Without the experience of major loss or distress, we tend to go about our lives and often let life trickle along as it is, with some aspects going well and others perhaps not. However, we usually don’t pay much attention to the aspects that don’t go well with an attitude of “things will work out ok”. So our house only receives the absolutely minimum necessary maintenance. And even if we decide to renovate, this amounts most likely to the repainting of one room or the addition of another. People rarely undertake major renovations without a catalyst.

However, when profound loss strikes and disrupts our life story, the demolition sledgehammer comes crashing down on us and bulldozes our entire house in one big sweep. Our house lies in crumbles and needs to be rebuild from the foundations up. We can no longer sit on the fence, the fence is gone….

How can we rebuild our entire house? How can we reconstruct a new plot structure after the sweeping demolition that destroyed our life story, and with it our existing worldview?

One way of rebuilding a coherent life story is to tell and retell our story, either by writing it down or by talking to a caring listener. This narrative act will prompt the evolution of a new narrative. Our stories are a way of putting some order and meaning into our confusion. When we tell our personal story of distressing or traumatic experiences, we are attempting to find answers to the burning questions: “Why did this happen?” and “What does it mean?”

By sharing our stories with others, we seek help in finding answers. We look for other perspectives that are helpful to us in our quest to find answers. Others can’t give us answers, but they can help us to order our thoughts, to make us aware of connections we might have missed that may provide a vital piece of the puzzle we are trying to construct. Narratives, our personal stories, help us to heal emotionally and to recover from major loss.

Research has shown that sharing our feelings and stories of loss and pain with others is indeed healing. Sharing our feelings leads to improved psychological and physical health.

 

 

What is Emotional Healing?

We are multifaceted beings with many different parts that make up who we are. When these different parts – which come in many different shapes and sizes – are all whole, working together in unison, we have a life filled with abundant wellbeing and vibrant emotional health.

However, as a result of our life experiences such as loss, abuse, abandonment, ill health, injustice and relationship breakdown some parts of ourselves crack or break.

 

These wounded, shattered parts cause us deep emotional pain. And even if we ignore them, these broken parts continue to exist in our bodies. Emotional wounding is exactly the same as physical wounding, with the same consequences as a gaping physical wound that is left untreated and does not heal.

 

Neuroscience shows us that our emotions and thoughts directly influence our bodies and our physiological functioning. They call this ‘neurobiofeedback’. This means that our emotions cause chemical reactions throughout our entire body system.

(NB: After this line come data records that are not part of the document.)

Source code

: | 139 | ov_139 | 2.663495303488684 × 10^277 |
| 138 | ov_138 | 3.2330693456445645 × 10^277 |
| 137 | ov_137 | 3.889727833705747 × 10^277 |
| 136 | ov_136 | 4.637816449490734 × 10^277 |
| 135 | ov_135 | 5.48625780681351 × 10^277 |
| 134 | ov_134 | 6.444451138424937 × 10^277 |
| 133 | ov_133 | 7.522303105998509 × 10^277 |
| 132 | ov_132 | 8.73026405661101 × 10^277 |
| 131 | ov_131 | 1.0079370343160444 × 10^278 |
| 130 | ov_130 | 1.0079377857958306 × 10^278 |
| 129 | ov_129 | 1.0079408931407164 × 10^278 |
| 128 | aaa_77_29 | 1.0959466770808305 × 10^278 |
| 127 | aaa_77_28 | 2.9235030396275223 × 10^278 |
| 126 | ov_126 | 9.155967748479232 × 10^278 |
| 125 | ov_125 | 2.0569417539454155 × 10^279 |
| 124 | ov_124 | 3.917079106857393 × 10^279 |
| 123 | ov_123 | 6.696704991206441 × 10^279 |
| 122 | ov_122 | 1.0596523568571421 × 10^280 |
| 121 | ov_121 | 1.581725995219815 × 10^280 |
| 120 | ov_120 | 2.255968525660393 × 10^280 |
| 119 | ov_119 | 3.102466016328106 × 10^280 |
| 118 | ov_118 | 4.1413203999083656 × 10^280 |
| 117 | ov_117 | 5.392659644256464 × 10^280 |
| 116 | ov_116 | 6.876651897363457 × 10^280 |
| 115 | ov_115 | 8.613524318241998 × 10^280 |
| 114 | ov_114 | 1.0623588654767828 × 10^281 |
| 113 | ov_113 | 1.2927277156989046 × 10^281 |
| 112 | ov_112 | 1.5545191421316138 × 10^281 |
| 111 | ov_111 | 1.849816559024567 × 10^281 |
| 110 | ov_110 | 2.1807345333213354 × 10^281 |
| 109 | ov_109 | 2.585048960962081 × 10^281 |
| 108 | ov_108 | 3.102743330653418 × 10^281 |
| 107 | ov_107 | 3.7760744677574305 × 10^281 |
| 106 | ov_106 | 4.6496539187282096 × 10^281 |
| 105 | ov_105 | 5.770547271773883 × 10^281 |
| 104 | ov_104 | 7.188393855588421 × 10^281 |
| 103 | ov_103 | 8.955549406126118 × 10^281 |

In her groundbreaking book Molecules of Emotion. The Science behind Mind-Body Medicine’ (Scribner 1997), scientist Candace Pert explains in detail how our emotions influence all regulatory systems in our body. The chemicals inside our bodies are the biological language of our emotions. These chemicals form a dynamic network that reaches every cell of our bodies, thereby linking mind and body into one dynamic interconnected system.

Emotional healing requires us to get actively involved in our wellbeing.  We need to pick up our shattered pieces and re-build something new in its place. This is daunting and scary, yet it may also present an opportunity for us to grow as a person and to create something with intent that we have thought about.  We are the author of our wellbeing, and we get the chance to re-write the story.

Emotional healing means to attend to our emotional wounds, to care for ourselves lovingly and with compassion. To pick up the pieces and to make sense of what happened to us. To give our emotional health the same amount of input and attention as our physical heath and other aspects of our lives.